An optosensing system, especially applying fluorescence technology, is a useful method for detecting environmental pollutants¹⁰ because it has the advantages of high sensitivity, low detection limit, and low cost.¹¹ In view of these properties, fluorescence technology would be appropriate for detecting pyrethroid pesticides at low concentrations. However, not all the analytes can be directly detected by fluorescence technology.

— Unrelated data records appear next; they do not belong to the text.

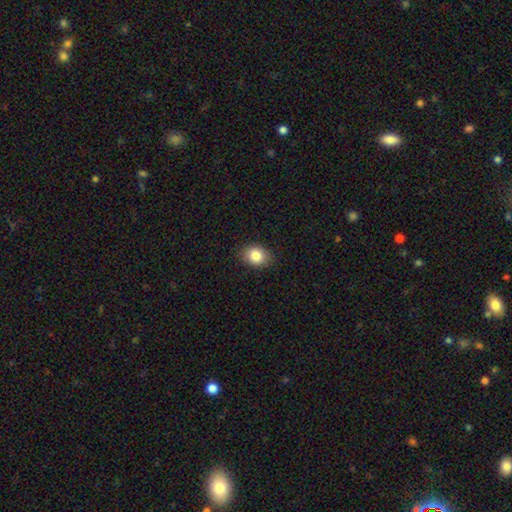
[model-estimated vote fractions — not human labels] This appears to be a smooth galaxy with no disk features (85%) that is in between round and cigar-shaped (55%). Merging: none (87%).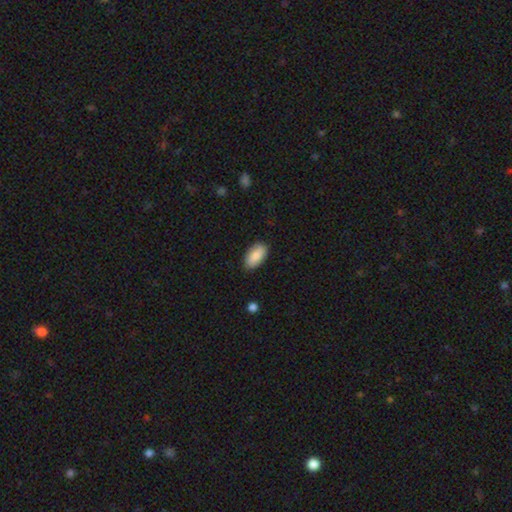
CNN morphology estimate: Overall: smooth (85%). How rounded: in between (94%). Merging: none (85%).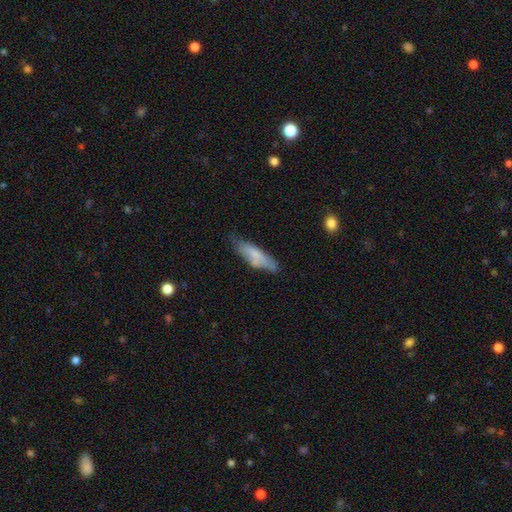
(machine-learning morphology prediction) Smooth or featured? Predicted: smooth (p=0.71). How rounded? Predicted: cigar-shaped (p=0.61). Merging? Predicted: none (p=0.59).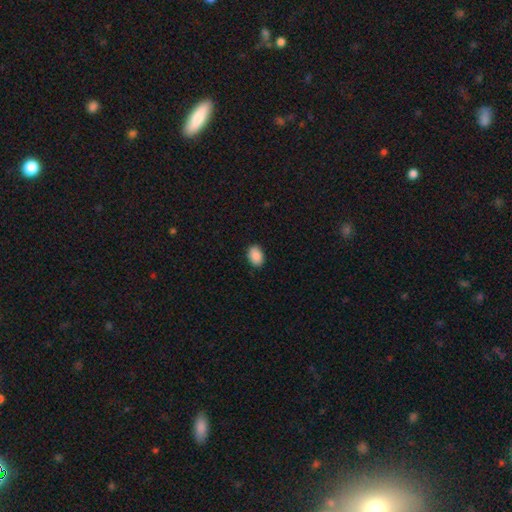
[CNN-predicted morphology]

Phosphors with strong fluorescence could be used to recognize the targets with no fluorescence through chemical reactions. It is well known that fluorescein and its derivatives are well known detector as a fluorescent probe in food testing, which are generally used to detect heavy metal ions and analyze environmental pollution based on the variations of fluorescence,^12,13 because this type of compound has a high extinction coefficient and high fluorescent quantum yield in an aqueous or organic solution.¹⁴ In addition, the Stoke's shift¹⁵ is big enough to avoid self-absorption, which improves the validity of fluorescence detection. However, fluorescein and its derivatives are not very selective in recognizing target molecules and are not able to distinguish between the proper target and analogues.¹⁶ Recently, considerable effort has been devoted to develop functional receptors with synthetic counterparts as recognition elements for the simple, rapid, selective, and sensitive detection of pesticides.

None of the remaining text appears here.